*** Opening DATA FOR THIS EXERCISE ***

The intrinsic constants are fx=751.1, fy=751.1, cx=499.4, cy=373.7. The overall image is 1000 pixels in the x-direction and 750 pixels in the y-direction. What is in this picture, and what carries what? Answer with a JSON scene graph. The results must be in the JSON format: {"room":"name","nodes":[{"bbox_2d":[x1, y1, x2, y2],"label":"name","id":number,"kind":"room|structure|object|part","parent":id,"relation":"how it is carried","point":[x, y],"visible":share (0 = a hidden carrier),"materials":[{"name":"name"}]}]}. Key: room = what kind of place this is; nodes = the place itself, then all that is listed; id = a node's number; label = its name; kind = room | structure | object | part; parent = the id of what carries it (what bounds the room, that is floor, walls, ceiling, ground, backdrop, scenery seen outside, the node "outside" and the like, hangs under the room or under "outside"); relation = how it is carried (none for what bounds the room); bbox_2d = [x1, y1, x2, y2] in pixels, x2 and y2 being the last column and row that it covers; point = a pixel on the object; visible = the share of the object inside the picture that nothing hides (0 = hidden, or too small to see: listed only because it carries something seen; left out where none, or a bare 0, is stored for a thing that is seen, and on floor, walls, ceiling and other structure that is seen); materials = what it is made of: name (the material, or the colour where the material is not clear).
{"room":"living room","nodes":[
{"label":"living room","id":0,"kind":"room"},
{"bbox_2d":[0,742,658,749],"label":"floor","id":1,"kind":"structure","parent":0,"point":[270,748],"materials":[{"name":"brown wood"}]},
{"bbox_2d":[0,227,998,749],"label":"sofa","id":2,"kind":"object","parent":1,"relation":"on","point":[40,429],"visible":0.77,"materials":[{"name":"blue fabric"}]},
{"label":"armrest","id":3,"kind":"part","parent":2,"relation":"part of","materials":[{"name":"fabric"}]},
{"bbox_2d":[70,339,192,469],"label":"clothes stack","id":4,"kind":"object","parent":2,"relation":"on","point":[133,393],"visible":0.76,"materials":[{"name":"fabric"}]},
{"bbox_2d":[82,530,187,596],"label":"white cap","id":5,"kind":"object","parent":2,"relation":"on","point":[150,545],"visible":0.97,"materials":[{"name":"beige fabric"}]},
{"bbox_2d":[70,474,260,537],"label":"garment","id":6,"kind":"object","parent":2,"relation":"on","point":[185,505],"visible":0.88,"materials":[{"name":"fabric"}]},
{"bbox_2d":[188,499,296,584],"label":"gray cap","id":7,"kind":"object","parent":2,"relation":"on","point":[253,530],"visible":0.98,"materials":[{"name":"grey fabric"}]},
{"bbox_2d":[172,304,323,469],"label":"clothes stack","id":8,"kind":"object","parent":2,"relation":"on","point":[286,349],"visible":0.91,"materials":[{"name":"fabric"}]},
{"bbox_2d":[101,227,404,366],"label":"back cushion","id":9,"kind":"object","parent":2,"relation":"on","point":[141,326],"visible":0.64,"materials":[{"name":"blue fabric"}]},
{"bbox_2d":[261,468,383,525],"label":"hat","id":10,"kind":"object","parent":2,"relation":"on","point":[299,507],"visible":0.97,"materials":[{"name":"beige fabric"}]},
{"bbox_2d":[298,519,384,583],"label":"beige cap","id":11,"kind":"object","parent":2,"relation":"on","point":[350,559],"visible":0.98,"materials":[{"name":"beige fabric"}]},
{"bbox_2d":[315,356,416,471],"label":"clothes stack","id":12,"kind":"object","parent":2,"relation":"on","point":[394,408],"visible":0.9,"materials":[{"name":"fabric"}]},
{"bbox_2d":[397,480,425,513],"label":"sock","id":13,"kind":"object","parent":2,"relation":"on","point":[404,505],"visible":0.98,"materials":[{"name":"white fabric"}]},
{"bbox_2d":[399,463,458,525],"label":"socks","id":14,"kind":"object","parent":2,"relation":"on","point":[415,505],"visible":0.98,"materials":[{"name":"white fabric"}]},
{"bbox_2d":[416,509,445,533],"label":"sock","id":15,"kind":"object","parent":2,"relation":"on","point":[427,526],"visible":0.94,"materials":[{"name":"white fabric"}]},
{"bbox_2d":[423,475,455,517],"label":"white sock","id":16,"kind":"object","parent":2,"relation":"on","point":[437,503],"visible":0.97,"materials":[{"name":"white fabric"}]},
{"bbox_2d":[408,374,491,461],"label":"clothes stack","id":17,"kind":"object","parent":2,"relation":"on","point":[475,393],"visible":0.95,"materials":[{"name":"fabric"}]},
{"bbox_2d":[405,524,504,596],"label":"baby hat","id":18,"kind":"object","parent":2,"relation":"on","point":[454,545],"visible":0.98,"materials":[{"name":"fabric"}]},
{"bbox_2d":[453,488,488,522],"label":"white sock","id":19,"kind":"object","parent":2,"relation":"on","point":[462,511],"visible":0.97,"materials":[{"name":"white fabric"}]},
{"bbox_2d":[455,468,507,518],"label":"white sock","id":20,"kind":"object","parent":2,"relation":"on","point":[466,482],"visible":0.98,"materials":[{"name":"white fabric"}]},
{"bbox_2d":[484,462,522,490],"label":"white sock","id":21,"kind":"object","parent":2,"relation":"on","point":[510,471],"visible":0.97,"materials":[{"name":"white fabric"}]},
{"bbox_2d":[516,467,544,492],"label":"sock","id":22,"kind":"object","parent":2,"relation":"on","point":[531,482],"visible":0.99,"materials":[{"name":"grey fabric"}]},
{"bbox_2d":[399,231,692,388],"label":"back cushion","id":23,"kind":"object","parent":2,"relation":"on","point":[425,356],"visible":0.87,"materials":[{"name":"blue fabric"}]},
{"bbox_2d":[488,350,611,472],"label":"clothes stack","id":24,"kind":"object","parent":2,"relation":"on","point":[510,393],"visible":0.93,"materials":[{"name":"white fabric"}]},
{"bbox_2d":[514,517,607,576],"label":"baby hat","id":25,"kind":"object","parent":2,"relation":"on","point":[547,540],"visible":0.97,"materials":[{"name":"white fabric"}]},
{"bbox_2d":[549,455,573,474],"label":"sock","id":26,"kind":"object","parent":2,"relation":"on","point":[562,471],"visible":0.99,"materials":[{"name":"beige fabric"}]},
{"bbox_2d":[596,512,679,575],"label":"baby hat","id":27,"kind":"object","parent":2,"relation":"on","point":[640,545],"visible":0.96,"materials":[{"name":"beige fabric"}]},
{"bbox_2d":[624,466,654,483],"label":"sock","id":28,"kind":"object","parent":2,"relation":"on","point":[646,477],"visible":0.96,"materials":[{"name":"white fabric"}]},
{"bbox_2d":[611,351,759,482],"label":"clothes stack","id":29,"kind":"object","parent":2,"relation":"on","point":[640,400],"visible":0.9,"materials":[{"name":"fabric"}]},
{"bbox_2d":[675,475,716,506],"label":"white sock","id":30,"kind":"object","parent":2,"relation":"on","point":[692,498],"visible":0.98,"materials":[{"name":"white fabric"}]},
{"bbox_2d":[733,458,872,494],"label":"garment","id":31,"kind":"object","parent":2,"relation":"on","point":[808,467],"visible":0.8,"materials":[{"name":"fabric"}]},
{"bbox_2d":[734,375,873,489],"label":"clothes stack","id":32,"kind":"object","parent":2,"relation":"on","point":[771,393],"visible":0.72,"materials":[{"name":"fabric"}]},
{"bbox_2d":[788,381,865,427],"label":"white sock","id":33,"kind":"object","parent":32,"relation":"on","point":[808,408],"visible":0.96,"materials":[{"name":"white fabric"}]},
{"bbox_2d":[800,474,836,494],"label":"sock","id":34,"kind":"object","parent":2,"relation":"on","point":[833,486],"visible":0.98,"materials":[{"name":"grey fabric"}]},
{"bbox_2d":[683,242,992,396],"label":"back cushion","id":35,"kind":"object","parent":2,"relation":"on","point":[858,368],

*** Closing DATA FOR THIS EXERCISE ***

Your task is to output all of the data above word for word.

The intrinsic constants are fx=751.1, fy=751.1, cx=499.4, cy=373.7. The overall image is 1000 pixels in the x-direction and 750 pixels in the y-direction. What is in this picture, and what carries what? Answer with a JSON scene graph. The results must be in the JSON format: {"room":"name","nodes":[{"bbox_2d":[x1, y1, x2, y2],"label":"name","id":number,"kind":"room|structure|object|part","parent":id,"relation":"how it is carried","point":[x, y],"visible":share (0 = a hidden carrier),"materials":[{"name":"name"}]}]}. Key: room = what kind of place this is; nodes = the place itself, then all that is listed; id = a node's number; label = its name; kind = room | structure | object | part; parent = the id of what carries it (what bounds the room, that is floor, walls, ceiling, ground, backdrop, scenery seen outside, the node "outside" and the like, hangs under the room or under "outside"); relation = how it is carried (none for what bounds the room); bbox_2d = [x1, y1, x2, y2] in pixels, x2 and y2 being the last column and row that it covers; point = a pixel on the object; visible = the share of the object inside the picture that nothing hides (0 = hidden, or too small to see: listed only because it carries something seen; left out where none, or a bare 0, is stored for a thing that is seen, and on floor, walls, ceiling and other structure that is seen); materials = what it is made of: name (the material, or the colour where the material is not clear).
{"room":"living room","nodes":[
{"label":"living room","id":0,"kind":"room"},
{"bbox_2d":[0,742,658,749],"label":"floor","id":1,"kind":"structure","parent":0,"point":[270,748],"materials":[{"name":"brown wood"}]},
{"bbox_2d":[0,227,998,749],"label":"sofa","id":2,"kind":"object","parent":1,"relation":"on","point":[40,429],"visible":0.77,"materials":[{"name":"blue fabric"}]},
{"label":"armrest","id":3,"kind":"part","parent":2,"relation":"part of","materials":[{"name":"fabric"}]},
{"bbox_2d":[70,339,192,469],"label":"clothes stack","id":4,"kind":"object","parent":2,"relation":"on","point":[133,393],"visible":0.76,"materials":[{"name":"fabric"}]},
{"bbox_2d":[82,530,187,596],"label":"white cap","id":5,"kind":"object","parent":2,"relation":"on","point":[150,545],"visible":0.97,"materials":[{"name":"beige fabric"}]},
{"bbox_2d":[70,474,260,537],"label":"garment","id":6,"kind":"object","parent":2,"relation":"on","point":[185,505],"visible":0.88,"materials":[{"name":"fabric"}]},
{"bbox_2d":[188,499,296,584],"label":"gray cap","id":7,"kind":"object","parent":2,"relation":"on","point":[253,530],"visible":0.98,"materials":[{"name":"grey fabric"}]},
{"bbox_2d":[172,304,323,469],"label":"clothes stack","id":8,"kind":"object","parent":2,"relation":"on","point":[286,349],"visible":0.91,"materials":[{"name":"fabric"}]},
{"bbox_2d":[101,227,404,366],"label":"back cushion","id":9,"kind":"object","parent":2,"relation":"on","point":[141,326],"visible":0.64,"materials":[{"name":"blue fabric"}]},
{"bbox_2d":[261,468,383,525],"label":"hat","id":10,"kind":"object","parent":2,"relation":"on","point":[299,507],"visible":0.97,"materials":[{"name":"beige fabric"}]},
{"bbox_2d":[298,519,384,583],"label":"beige cap","id":11,"kind":"object","parent":2,"relation":"on","point":[350,559],"visible":0.98,"materials":[{"name":"beige fabric"}]},
{"bbox_2d":[315,356,416,471],"label":"clothes stack","id":12,"kind":"object","parent":2,"relation":"on","point":[394,408],"visible":0.9,"materials":[{"name":"fabric"}]},
{"bbox_2d":[397,480,425,513],"label":"sock","id":13,"kind":"object","parent":2,"relation":"on","point":[404,505],"visible":0.98,"materials":[{"name":"white fabric"}]},
{"bbox_2d":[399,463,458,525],"label":"socks","id":14,"kind":"object","parent":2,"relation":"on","point":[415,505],"visible":0.98,"materials":[{"name":"white fabric"}]},
{"bbox_2d":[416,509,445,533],"label":"sock","id":15,"kind":"object","parent":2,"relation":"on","point":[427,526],"visible":0.94,"materials":[{"name":"white fabric"}]},
{"bbox_2d":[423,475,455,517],"label":"white sock","id":16,"kind":"object","parent":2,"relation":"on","point":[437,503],"visible":0.97,"materials":[{"name":"white fabric"}]},
{"bbox_2d":[408,374,491,461],"label":"clothes stack","id":17,"kind":"object","parent":2,"relation":"on","point":[475,393],"visible":0.95,"materials":[{"name":"fabric"}]},
{"bbox_2d":[405,524,504,596],"label":"baby hat","id":18,"kind":"object","parent":2,"relation":"on","point":[454,545],"visible":0.98,"materials":[{"name":"fabric"}]},
{"bbox_2d":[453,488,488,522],"label":"white sock","id":19,"kind":"object","parent":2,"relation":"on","point":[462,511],"visible":0.97,"materials":[{"name":"white fabric"}]},
{"bbox_2d":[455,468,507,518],"label":"white sock","id":20,"kind":"object","parent":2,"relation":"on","point":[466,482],"visible":0.98,"materials":[{"name":"white fabric"}]},
{"bbox_2d":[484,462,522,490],"label":"white sock","id":21,"kind":"object","parent":2,"relation":"on","point":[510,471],"visible":0.97,"materials":[{"name":"white fabric"}]},
{"bbox_2d":[516,467,544,492],"label":"sock","id":22,"kind":"object","parent":2,"relation":"on","point":[531,482],"visible":0.99,"materials":[{"name":"grey fabric"}]},
{"bbox_2d":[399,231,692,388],"label":"back cushion","id":23,"kind":"object","parent":2,"relation":"on","point":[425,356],"visible":0.87,"materials":[{"name":"blue fabric"}]},
{"bbox_2d":[488,350,611,472],"label":"clothes stack","id":24,"kind":"object","parent":2,"relation":"on","point":[510,393],"visible":0.93,"materials":[{"name":"white fabric"}]},
{"bbox_2d":[514,517,607,576],"label":"baby hat","id":25,"kind":"object","parent":2,"relation":"on","point":[547,540],"visible":0.97,"materials":[{"name":"white fabric"}]},
{"bbox_2d":[549,455,573,474],"label":"sock","id":26,"kind":"object","parent":2,"relation":"on","point":[562,471],"visible":0.99,"materials":[{"name":"beige fabric"}]},
{"bbox_2d":[596,512,679,575],"label":"baby hat","id":27,"kind":"object","parent":2,"relation":"on","point":[640,545],"visible":0.96,"materials":[{"name":"beige fabric"}]},
{"bbox_2d":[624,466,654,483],"label":"sock","id":28,"kind":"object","parent":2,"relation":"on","point":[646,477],"visible":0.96,"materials":[{"name":"white fabric"}]},
{"bbox_2d":[611,351,759,482],"label":"clothes stack","id":29,"kind":"object","parent":2,"relation":"on","point":[640,400],"visible":0.9,"materials":[{"name":"fabric"}]},
{"bbox_2d":[675,475,716,506],"label":"white sock","id":30,"kind":"object","parent":2,"relation":"on","point":[692,498],"visible":0.98,"materials":[{"name":"white fabric"}]},
{"bbox_2d":[733,458,872,494],"label":"garment","id":31,"kind":"object","parent":2,"relation":"on","point":[808,467],"visible":0.8,"materials":[{"name":"fabric"}]},
{"bbox_2d":[734,375,873,489],"label":"clothes stack","id":32,"kind":"object","parent":2,"relation":"on","point":[771,393],"visible":0.72,"materials":[{"name":"fabric"}]},
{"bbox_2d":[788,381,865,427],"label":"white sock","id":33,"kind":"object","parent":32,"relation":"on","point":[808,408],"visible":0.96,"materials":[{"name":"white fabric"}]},
{"bbox_2d":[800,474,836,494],"label":"sock","id":34,"kind":"object","parent":2,"relation":"on","point":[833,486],"visible":0.98,"materials":[{"name":"grey fabric"}]},
{"bbox_2d":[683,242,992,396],"label":"back cushion","id":35,"kind":"object","parent":2,"relation":"on","point":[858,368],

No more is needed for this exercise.